*Vorliegender Text*.

--------------------

Krefelder Jahresrückblick Das Abenteuer des Jahres

Krefeld · Wenn Verena Würz nach ihrem persönlich größten Abenteuer des Jahres 2019 gefragt wird, dann dürfte ihre Antwort rasant schnell erfolgen: Sie war Crew-Mitglied auf der „Sea-Watch 3“, deren Kapitänin Carola Rackete im Juni mit dem Schiff und 40 Migranten an Bord unerlaubt in den Hafen der italienischen Insel Lampedusa gefahren ist.

 Verena Würz mit Dan Bebawi, dem Bootsmann der „Sea-Watch 3“. Die 25-jährige Medizinstudentin war im Juni an Bord des Rettungsschiffs, das im Mittelmeer kreuzte und in Lampedusa festgesetzt wurde.

Verena Würz mit Dan Bebawi, dem Bootsmann der „Sea-Watch 3“. Die 25-jährige Medizinstudentin war im Juni an Bord des Rettungsschiffs, das im Mittelmeer kreuzte und in Lampedusa festgesetzt wurde.

--------------------

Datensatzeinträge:
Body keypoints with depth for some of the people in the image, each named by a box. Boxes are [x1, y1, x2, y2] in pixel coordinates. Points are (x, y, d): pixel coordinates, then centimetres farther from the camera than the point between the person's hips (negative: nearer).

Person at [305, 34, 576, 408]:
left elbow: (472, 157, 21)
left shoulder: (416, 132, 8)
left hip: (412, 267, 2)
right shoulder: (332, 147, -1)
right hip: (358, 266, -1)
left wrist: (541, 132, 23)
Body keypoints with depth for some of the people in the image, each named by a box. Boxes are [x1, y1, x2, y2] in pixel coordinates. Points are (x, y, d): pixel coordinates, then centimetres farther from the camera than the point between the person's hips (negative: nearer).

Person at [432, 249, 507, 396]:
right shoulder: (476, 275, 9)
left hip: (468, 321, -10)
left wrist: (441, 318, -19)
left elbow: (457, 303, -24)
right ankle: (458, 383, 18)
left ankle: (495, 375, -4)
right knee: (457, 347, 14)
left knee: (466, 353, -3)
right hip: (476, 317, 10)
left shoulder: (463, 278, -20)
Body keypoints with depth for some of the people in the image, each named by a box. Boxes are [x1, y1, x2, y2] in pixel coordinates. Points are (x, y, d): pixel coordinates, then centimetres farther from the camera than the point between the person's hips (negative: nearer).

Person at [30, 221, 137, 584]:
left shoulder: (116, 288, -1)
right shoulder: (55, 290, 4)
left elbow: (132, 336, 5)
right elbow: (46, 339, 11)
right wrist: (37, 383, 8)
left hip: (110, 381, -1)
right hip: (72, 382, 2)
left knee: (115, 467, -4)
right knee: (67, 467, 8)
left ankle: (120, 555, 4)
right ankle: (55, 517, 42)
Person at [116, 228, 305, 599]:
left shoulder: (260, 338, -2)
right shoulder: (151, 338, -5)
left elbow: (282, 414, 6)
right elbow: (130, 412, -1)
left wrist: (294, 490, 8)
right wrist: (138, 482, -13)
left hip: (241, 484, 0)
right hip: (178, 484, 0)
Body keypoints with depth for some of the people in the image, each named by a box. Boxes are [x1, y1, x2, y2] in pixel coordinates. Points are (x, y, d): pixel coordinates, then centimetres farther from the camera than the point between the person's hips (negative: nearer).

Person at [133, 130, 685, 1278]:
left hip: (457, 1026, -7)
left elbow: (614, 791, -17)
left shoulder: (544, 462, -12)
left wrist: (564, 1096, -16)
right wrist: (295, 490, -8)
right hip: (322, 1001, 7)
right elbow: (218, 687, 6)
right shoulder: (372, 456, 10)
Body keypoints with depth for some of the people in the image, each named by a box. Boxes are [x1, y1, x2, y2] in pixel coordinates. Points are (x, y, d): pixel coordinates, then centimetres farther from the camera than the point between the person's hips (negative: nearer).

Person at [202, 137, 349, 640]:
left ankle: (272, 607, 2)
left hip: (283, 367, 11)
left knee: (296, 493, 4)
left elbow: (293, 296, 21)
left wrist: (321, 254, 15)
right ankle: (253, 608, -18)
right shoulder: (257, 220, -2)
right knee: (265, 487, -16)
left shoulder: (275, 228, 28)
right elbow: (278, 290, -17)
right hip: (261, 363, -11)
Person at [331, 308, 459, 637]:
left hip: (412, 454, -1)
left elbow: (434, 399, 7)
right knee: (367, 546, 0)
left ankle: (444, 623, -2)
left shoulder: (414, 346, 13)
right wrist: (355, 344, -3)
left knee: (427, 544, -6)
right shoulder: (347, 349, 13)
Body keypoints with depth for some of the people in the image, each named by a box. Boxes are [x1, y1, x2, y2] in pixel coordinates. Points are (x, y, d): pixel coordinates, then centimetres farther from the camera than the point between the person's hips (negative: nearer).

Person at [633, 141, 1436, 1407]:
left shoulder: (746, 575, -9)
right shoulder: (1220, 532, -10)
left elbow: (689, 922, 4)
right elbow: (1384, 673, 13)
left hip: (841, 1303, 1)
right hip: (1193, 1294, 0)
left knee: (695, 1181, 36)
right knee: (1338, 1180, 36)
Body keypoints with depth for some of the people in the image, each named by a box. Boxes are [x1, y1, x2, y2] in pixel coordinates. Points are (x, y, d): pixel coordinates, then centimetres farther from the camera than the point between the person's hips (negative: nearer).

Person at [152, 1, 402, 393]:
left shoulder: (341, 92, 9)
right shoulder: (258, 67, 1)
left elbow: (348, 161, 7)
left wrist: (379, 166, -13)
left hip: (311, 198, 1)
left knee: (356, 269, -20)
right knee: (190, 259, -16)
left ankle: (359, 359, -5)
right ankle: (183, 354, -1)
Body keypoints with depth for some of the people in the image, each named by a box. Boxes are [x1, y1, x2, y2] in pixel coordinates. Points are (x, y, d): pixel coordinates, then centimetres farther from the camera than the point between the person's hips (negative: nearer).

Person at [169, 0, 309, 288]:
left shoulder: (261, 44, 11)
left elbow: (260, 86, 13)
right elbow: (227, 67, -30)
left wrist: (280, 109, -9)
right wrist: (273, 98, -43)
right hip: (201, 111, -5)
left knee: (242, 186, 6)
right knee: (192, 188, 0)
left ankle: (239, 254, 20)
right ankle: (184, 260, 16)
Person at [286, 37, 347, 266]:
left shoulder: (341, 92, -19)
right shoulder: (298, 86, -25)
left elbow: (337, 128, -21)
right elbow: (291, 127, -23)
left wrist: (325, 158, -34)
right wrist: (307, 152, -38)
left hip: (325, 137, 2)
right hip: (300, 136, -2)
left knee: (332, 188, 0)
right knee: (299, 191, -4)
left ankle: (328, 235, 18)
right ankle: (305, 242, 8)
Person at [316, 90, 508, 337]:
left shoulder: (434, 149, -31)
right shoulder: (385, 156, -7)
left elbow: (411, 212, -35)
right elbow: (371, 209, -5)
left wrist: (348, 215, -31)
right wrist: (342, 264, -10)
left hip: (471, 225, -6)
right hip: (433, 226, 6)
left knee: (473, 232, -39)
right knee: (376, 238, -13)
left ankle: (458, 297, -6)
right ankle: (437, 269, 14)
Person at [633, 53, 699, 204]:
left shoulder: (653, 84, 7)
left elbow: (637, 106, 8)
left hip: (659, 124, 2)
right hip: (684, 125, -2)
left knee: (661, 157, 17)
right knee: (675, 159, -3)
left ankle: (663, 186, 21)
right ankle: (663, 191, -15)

--------------------

*Aufgaben zur Übung*.
a) Beantworten Sie anhand des Krefelder Jahresrückblicks folgende Fragen:
(i) Wer war die Kapitänin der „Sea-Watch 3“?
(ii) Wie viele Migranten waren an Bord, als das Schiff in den Hafen von Lampedusa fuhr?
(iii) Welche Funktion hatte Dan Bebawi auf der „Sea-Watch 3“?
b) Geben Sie den Abschnitt des Krefelder Jahresrückblicks von „Krefelder Jahresrückblick Das“ bis „Lampedusa gefahren ist.“ wieder und tauschen Sie dabei „Crew-Mitglied“ gegen „Besatzungsmitglied“ aus.
c) Erklären Sie anhand des Krefelder Jahresrückblicks in ein bis drei Sätzen, weshalb Verena Würz auf die Frage nach ihrem größten Abenteuer des Jahres 2019 wohl sehr schnell antworten dürfte.
Die Datensätze stammen aus einer anderen Quelle.

*Lösungen der Aufgaben*.
a)
(i) Carola Rackete
(ii) 40
(iii) Er war der Bootsmann.

b)
Krefelder Jahresrückblick Das Abenteuer des Jahres

Krefeld · Wenn Verena Würz nach ihrem persönlich größten Abenteuer des Jahres 2019 gefragt wird, dann dürfte ihre Antwort rasant schnell erfolgen: Sie war Besatzungsmitglied auf der „Sea-Watch 3“, deren Kapitänin Carola Rackete im Juni mit dem Schiff und 40 Migranten an Bord unerlaubt in den Hafen der italienischen Insel Lampedusa gefahren ist.

c) Sie war Crew-Mitglied auf der „Sea-Watch 3“. Deren Kapitänin Carola Rackete fuhr im Juni mit dem Schiff und 40 Migranten an Bord unerlaubt in den Hafen der italienischen Insel Lampedusa.